Wallace “Wally” Kappel made his first hole in one  on the 17th hole of the Ben Avon Heights course of Shannopin Country Club in 1937.  He was thirteen at the time and would go on to win and then successfully defend his title as Western Pennsylvania Golf Association Junior Champion in 1940 and 1941.  Local sports writer, Eddie Beachler, covered the 1940 Junior Championship and described Kappel as a “bespectacled… rugged boy toting some 175 pounds, [who] employs an unorthodox swing.  He seems to chop at the ball, but showed amazing accuracy and made few bad shots.”  In winning back to back championships in the Western Pennsylvania Golf Association Junior Tournament, Kappel

became an early member of what has evolved into an elite

group of golfers, including Sam Parks, Jr. and Arnold Palmer.


Son of William Kappel of the Kappel Jewelry Stores, Wallace graduated from Shadyside Academy and entered Penn State in 1942.  While at Penn State Kappel joined the Army and rose to the rank of Lieutenant.  He was deployed overseas in February of 1945 and was killed in action in the Cebu Islands on April 11, 1945. He was 22 years old at the time of his death.  Lt. Kappel was one of thousands of American servicemen whose remains did not return to the United States until well after the war and he was finally laid to rest on August 31, 1948. 

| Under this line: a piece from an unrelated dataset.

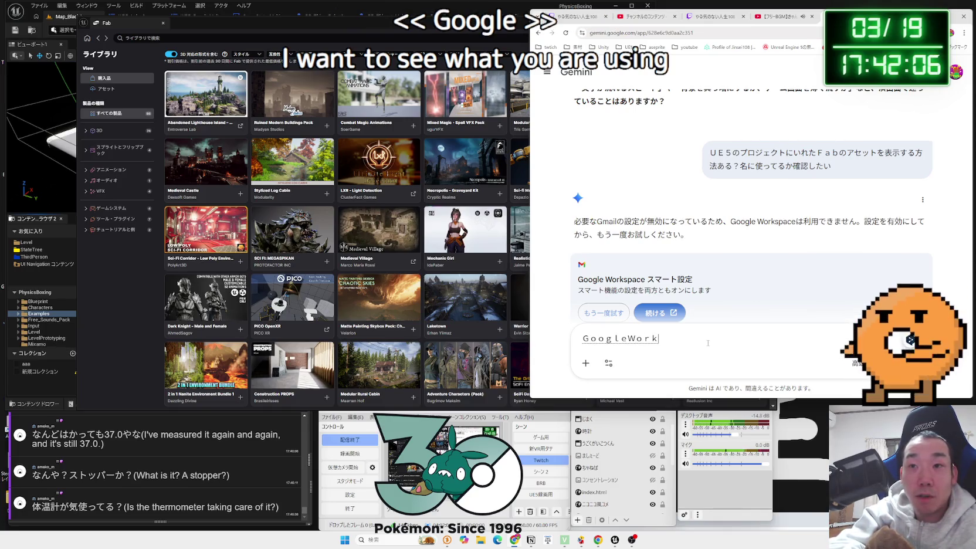
{"action": "type", "text": "ceをつかいたい"}
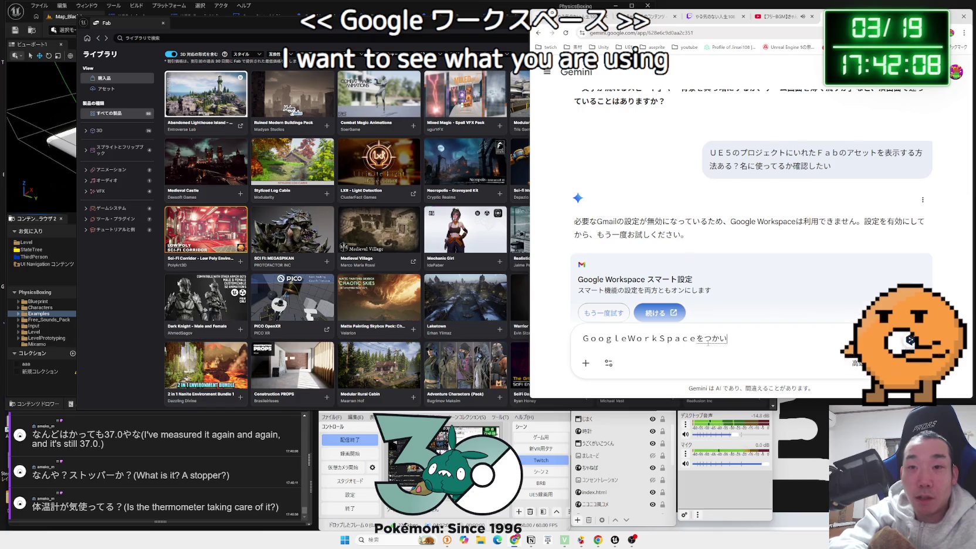
{"action": "type", "text": "わけじゃない"}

The annual interclub golf competition between the Shannopin, South Hills and Saint Clair Country Clubs was renamed in honor of Lt. Kappel.  His father, William, donated the trophy, which has been referred to ever since as “The Kappel Cup.”  Lt. Kappel’s parents made another bequest in his honor, providing funds for his alma mater, Shady Side Academy, to build The Kappel Faculty House in 1948.